This morning while I was in the tub, Paul walked down to the breakfast room to get himself a cup of coffee, without which he cannot function in the morning. A full room of old Polish ladies had taken over the place, and there was no coffee. Yesterday the coffee situation was also less than ideal. Paul returned to the room, dejected.
After my bath, I headed down to find him some coffee. I immediately bumped into a very old Polish woman in search of her room. I tried to assist, but 1) she was speaking Polish, 2) she didn’t know her room number, and 3) she didn’t have her key. I felt badly, but as she began jiggling and opening every unlocked door (much to the dismay of one room occupant), I snuck away.
When I entered the breakfast room, the waitress was clearing the long, 23-seat table that the women had left. I headed back to the coffee machine. Only hot water came out. Next to the machine sat two glass jars filled with coffee-looking stuff. I assumed they were both instant. (It is worth noting that I do not drink coffee unless I’m looking for a hot, non-alcoholic drink to purchase for the sole purpose of collecting a Christmas market mug, in which case I will suffer through a cappuccino and the ensuing sleepless night.)
I chose the darker one, thinking that Paul needed strong coffee at this point; and darker, in my mind, meant stronger.
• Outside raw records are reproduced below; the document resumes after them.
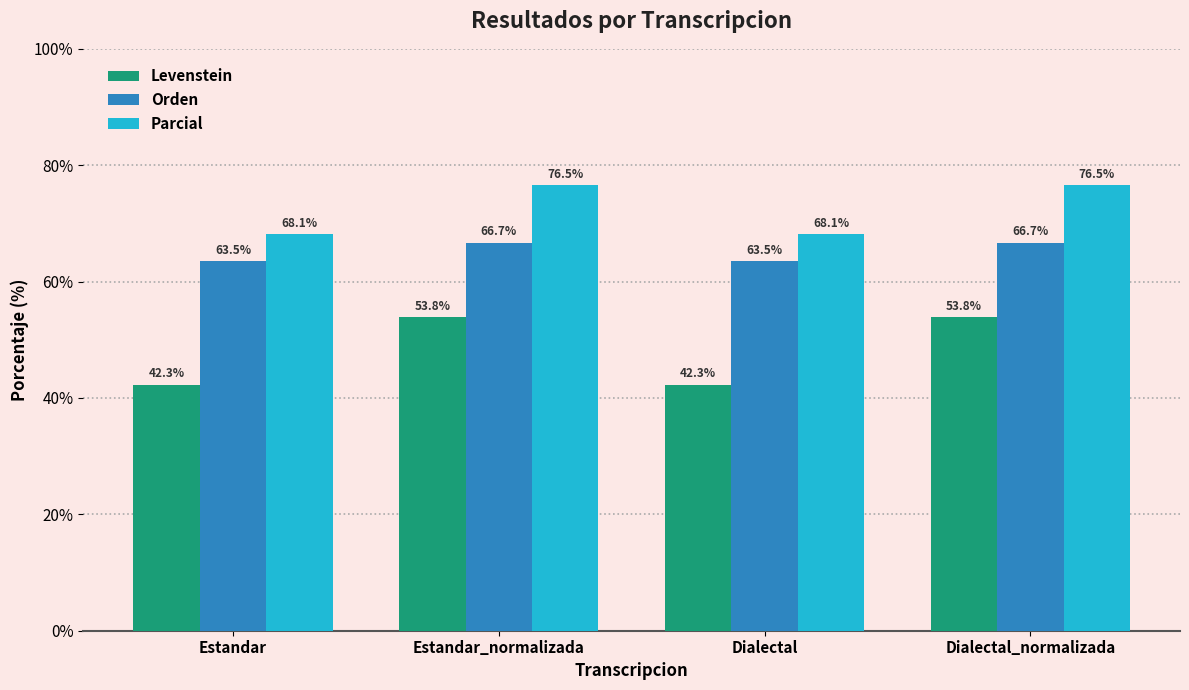

What is the sum of the Orden values at Dialectal_normalizada and Estandar?

130.1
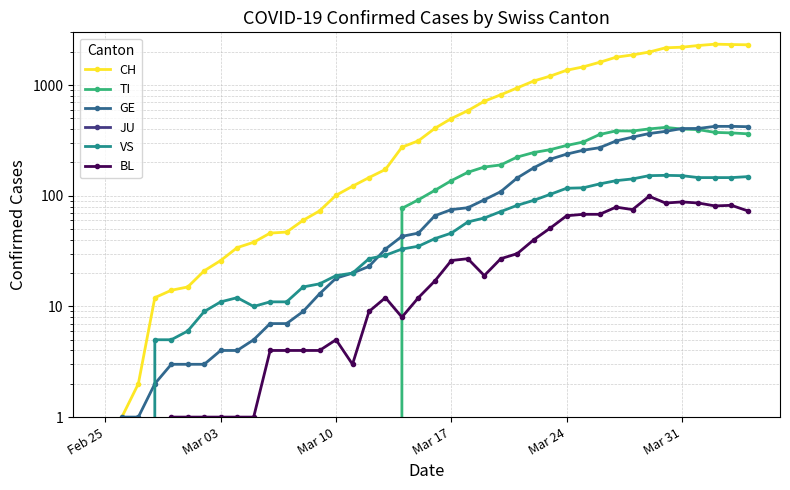

True or false: CH has a value of 4170 at 37.

False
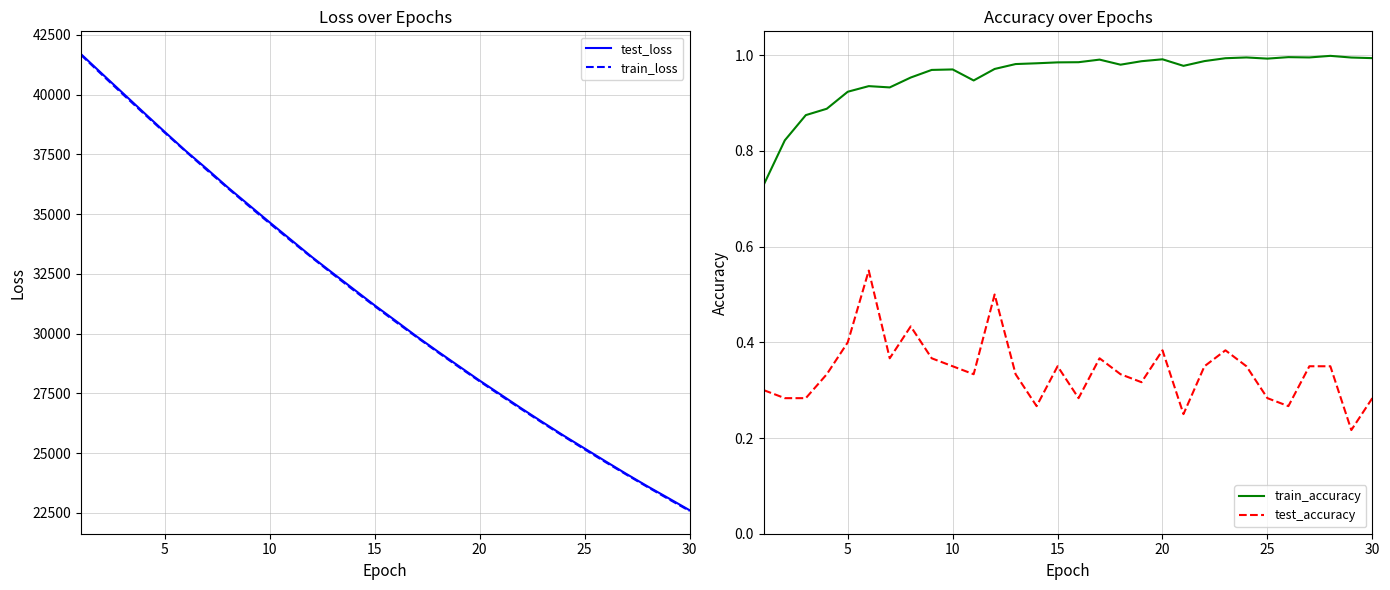

True or false: test_loss and train_loss cross at least once.

False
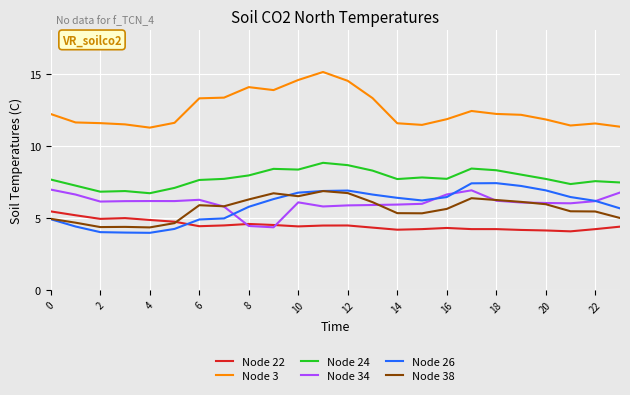

True or false: Node 24 and Node 38 intersect in this chart.

False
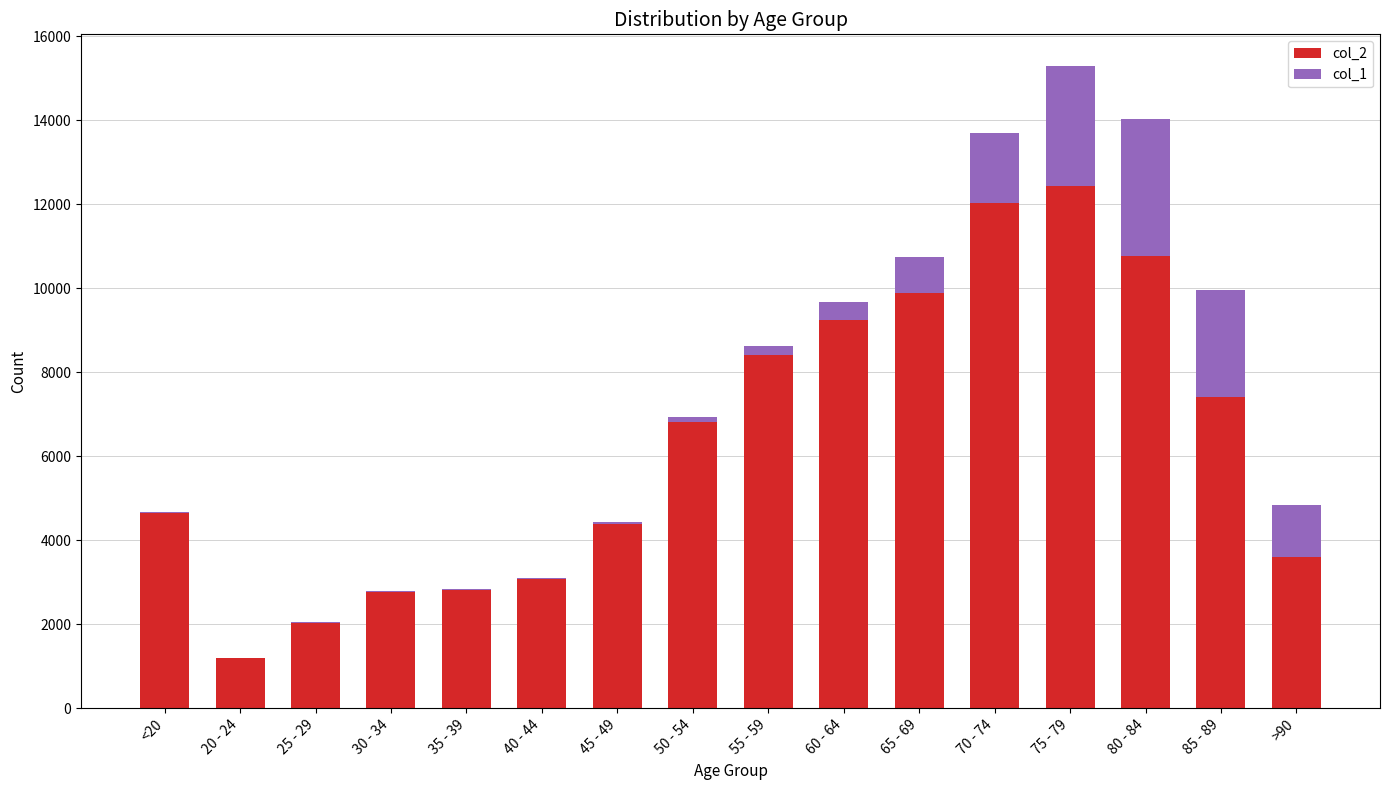

What is the sum of all col_2 values?

101482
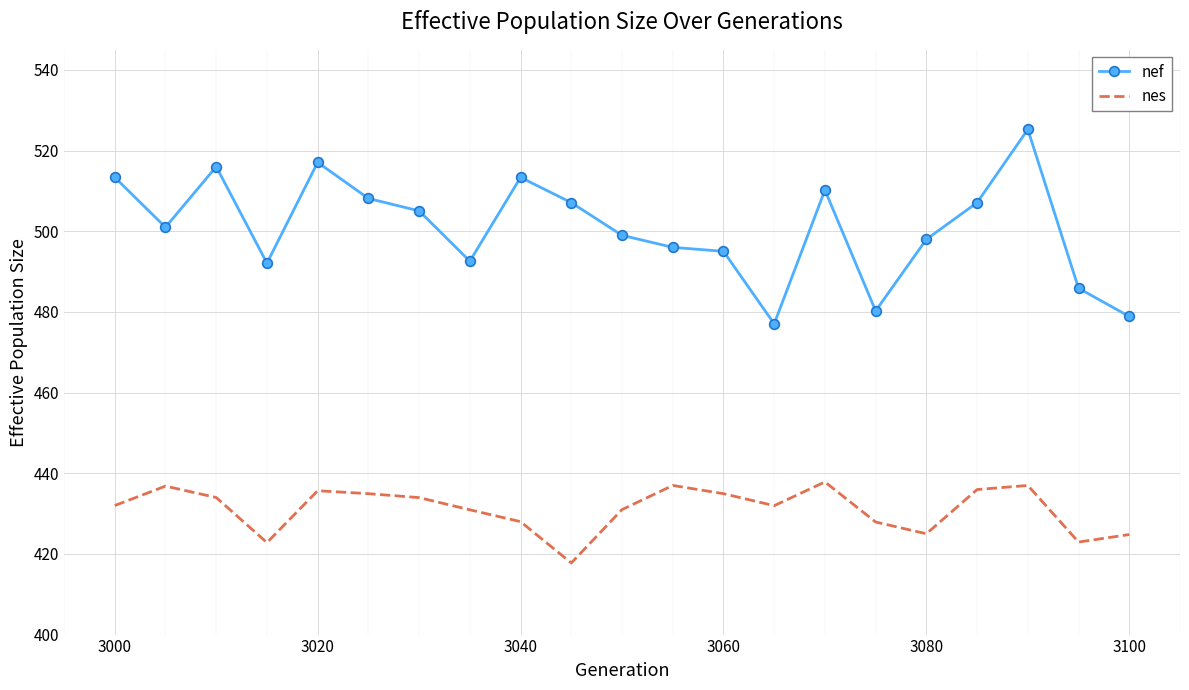

True or false: nes and nef cross at least once.

False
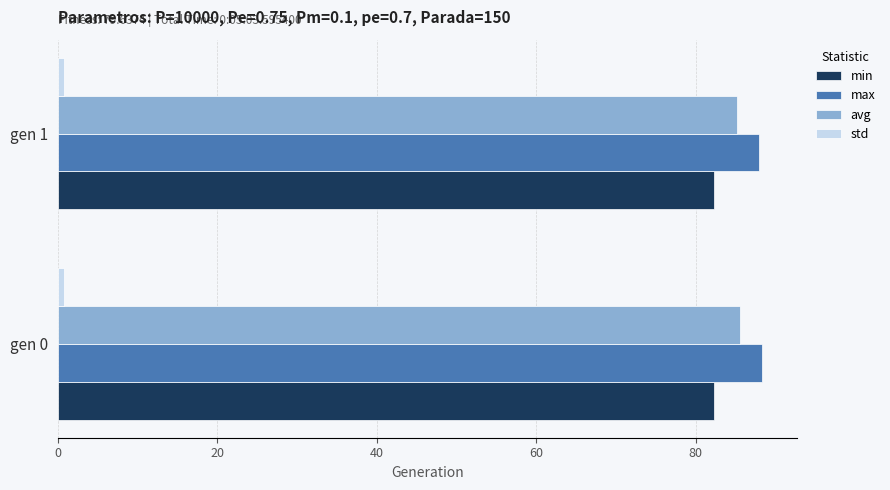

The min series shows 36.4 at gen 0. True or false?

False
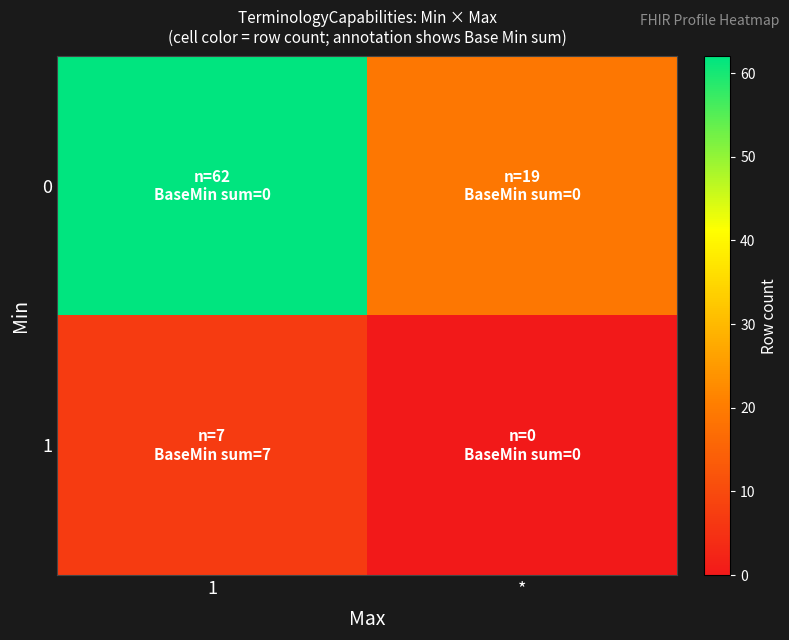

What is the spread (max minus min) of values at 1?

55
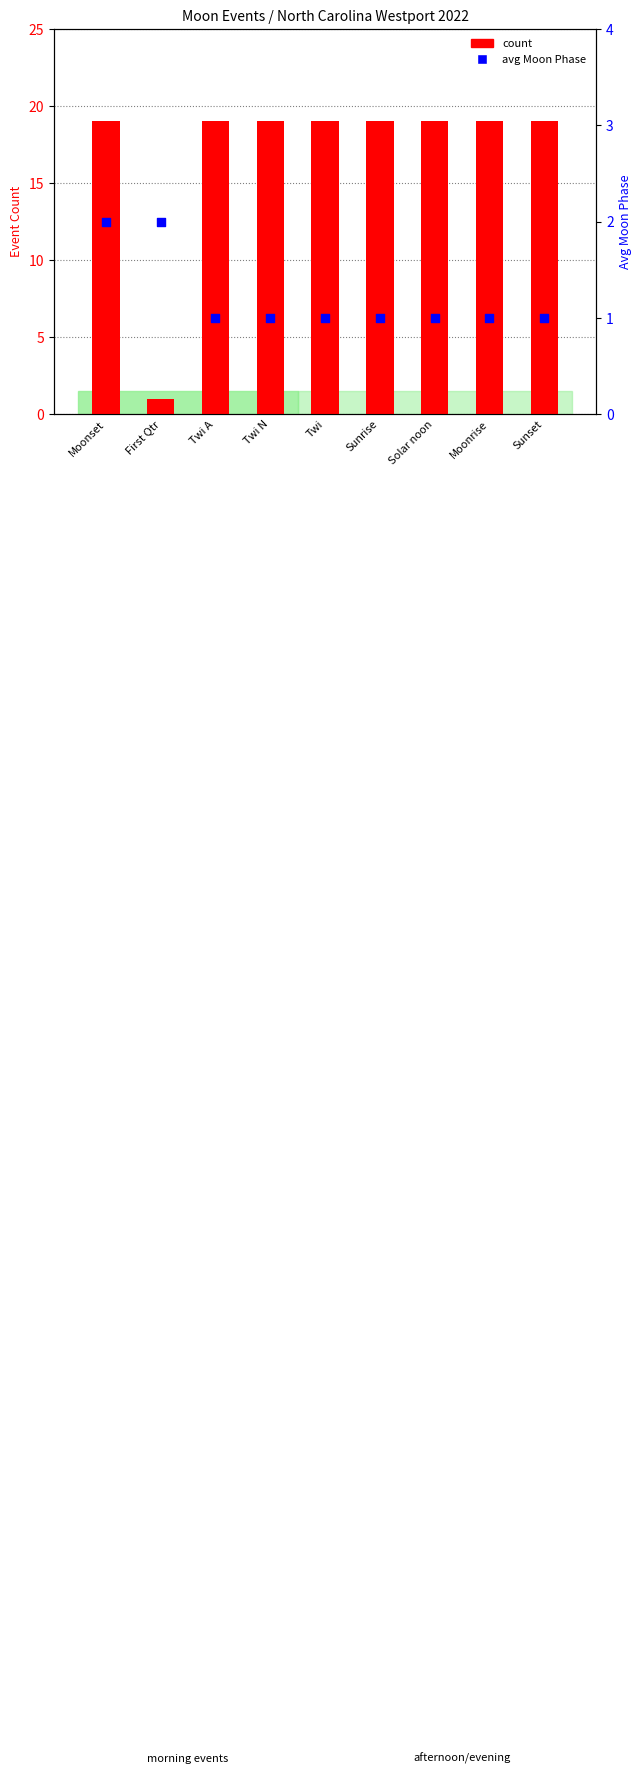

Which series contains the lowest Y value?

count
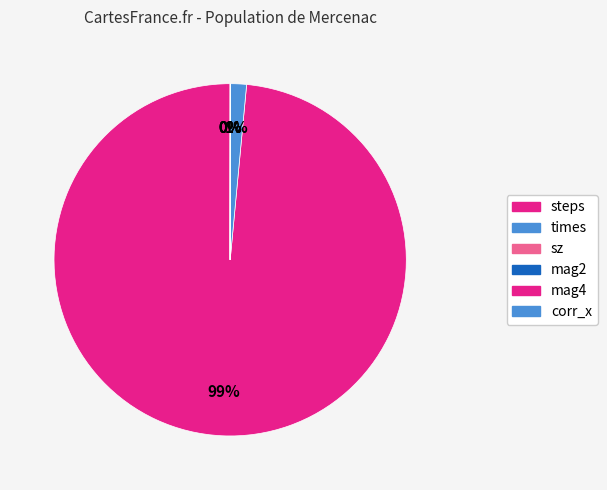

Does any single category account for the majority?

Yes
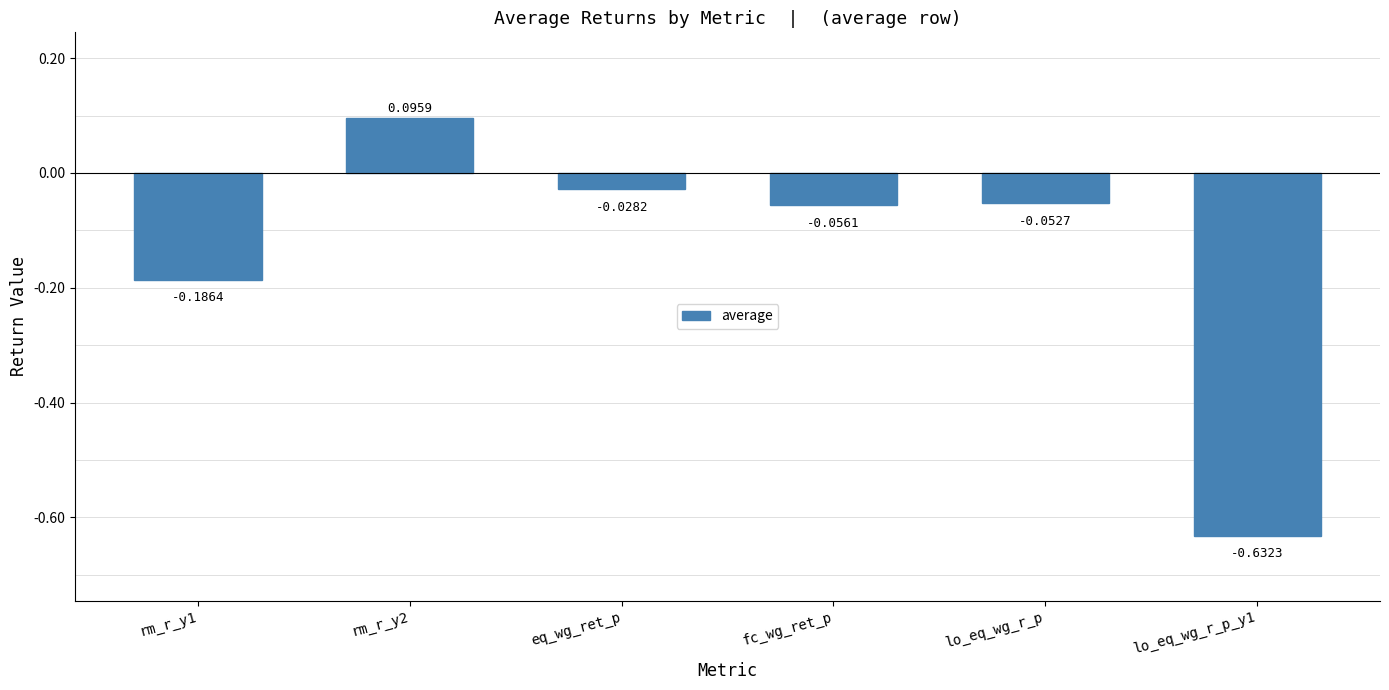

Between fc_wg_ret_p and lo_eq_wg_r_p, which is larger?

lo_eq_wg_r_p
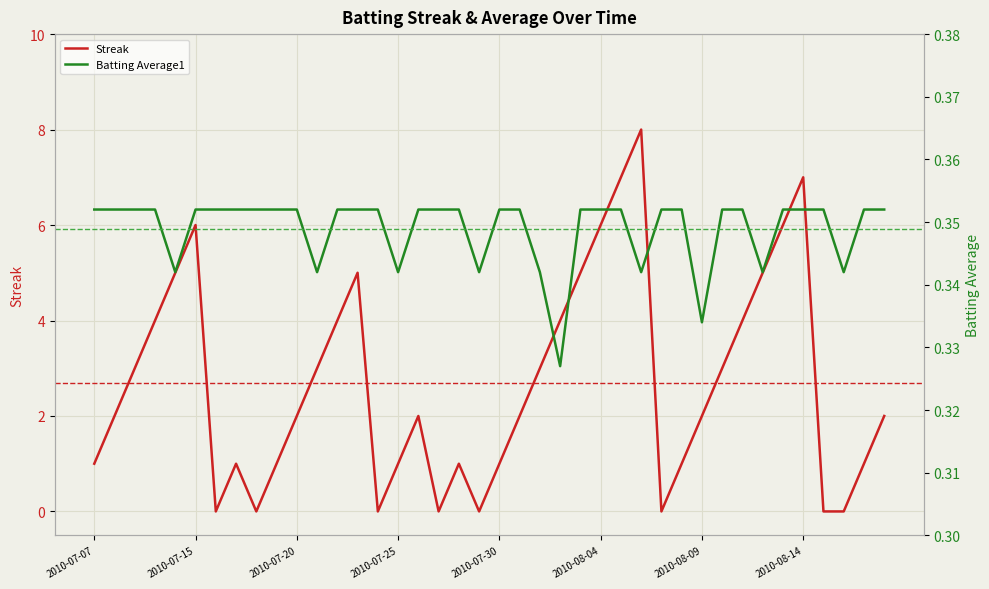

Count the number of categories in the chart.

40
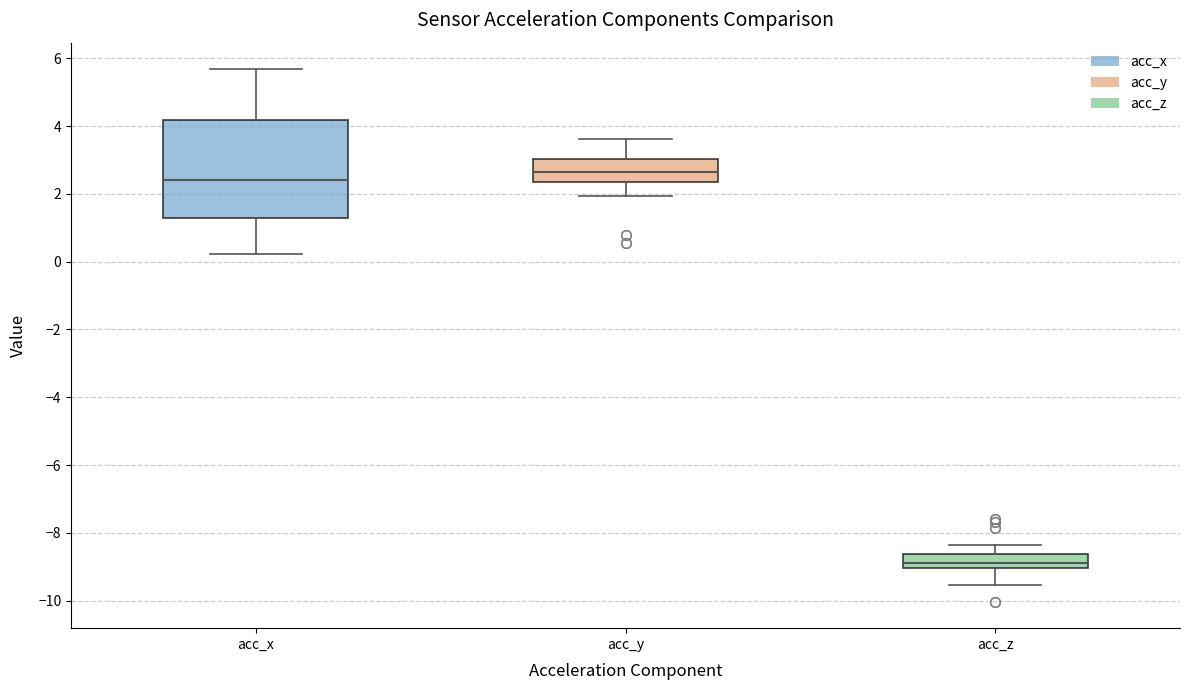

Comparing the boxes themselves (not the whiskers), which one is the tallest?

acc_x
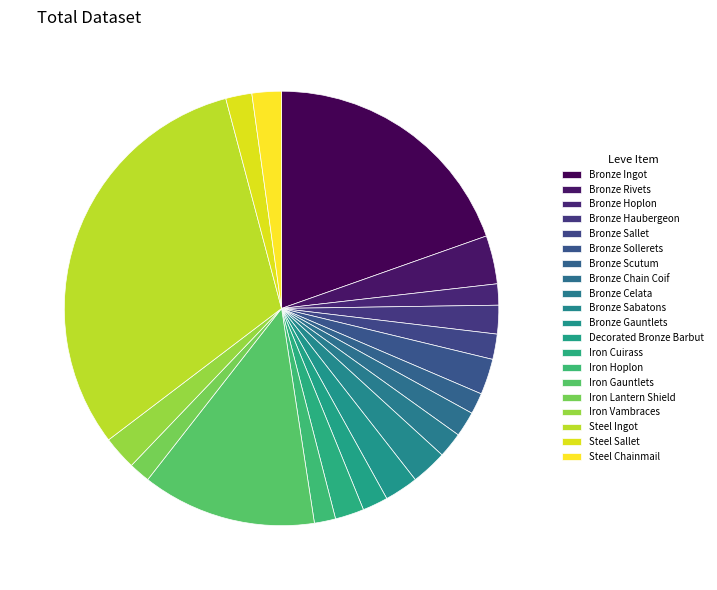

Which category has the biggest portion of the pie?

Steel Ingot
No matter that the darker coffee was fine grains of coffee, and the lighter was chunky grains.
I attempted to mix the fine grains into the hot water. A lot of them floated on top. I thought, well, maybe they’ll dissolve. Judging from the looks of this coffee, though, Paul would need milk. There were only drops at the bottom of the milk pitcher, but I poured those drops into the mug.
As I walked away with the speckled coffee, I noticed another coffee machine. I asked the waitress if it was a coffee machine. Alas, apparently this second coffee machine: also not dispensing coffee. The waitress barked something about coffee, but in an “oh, my, there’s no coffee, I’ll get you some right away!” manner. She ran off into the kitchen.
After a bit, she whizzed by in search of someone else to help with the coffee. (WHAT is WITH the COFFEE?) The front desk woman came in and went back to the kitchen.
“Sit, please,” gestured the waitress.
I decided to ask what time breakfast was over.
Me, in English: “What time is breakfast over?”
Waitress: [shrugs helplessly] Polish-polish-polish
Me, in German: What time is breakfast finished?”
Her, in Polish: polish-polish-polish (gestures toward kitchen, says something like ‘colleague’)
And then her, in German- I don’t speak English, I speak only German.
Well, up until this moment, I thought I did, too.
When I returned upstairs with Paul’s coffee, I bumped into the little old Polish woman. She was STILL wandering the halls. I wandered some more with her as she tried every door. When she got to mine, I pointed to the door and then to myself and said, in German, “This is my room.” I went in.
Paul looked out the window and saw the gaggle of old ladies getting into a bus.
Me: “I hope they don’t leave the old lady behind.”
Paul finished his coffee and we all went down to breakfast. The waitress asked if I wanted pancakes, and asked Sequoia if she wanted a special omelette. We each said yes. She left the room saying “Nutella,” presumably because for the past two mornings I’ve eaten Nutella on my crepes.
Until my crepes were to come, I ate my hot dog, beef jerky, and vegetables from the breakfast buffet.
Soon the waitress brought out a wonderful-looking and -tasting omelette large enough for the three of us to share. She then brought out Nutella and maple syrup on a tray. The crepes must be on their way!
The crepes were not on their way. In fact, they were never on the way. As I sat dejected, Paul opened the door to the kitchen, looked around, and spotted no one.
Him: “I didn’t want to go all the way back into the kitchen”
Me: “Oh, I’m going in.”
Finally I found our waitress in the unexpectedly large and winding kitchen, and asked for pancakes or crepes.
Waitress: “Pancakes a problem.”
No shit.
As someone who does not respond well to food-related disappointment, I silently walked away, picked up my backpack, collected the room key from Paul, and told him that I could not stay in the breakfast room.
In retrospect, perhaps the waitress was trying to substitute an omelette for the pancakes.
But then, WHY THE NUTELLA AND SYRUP?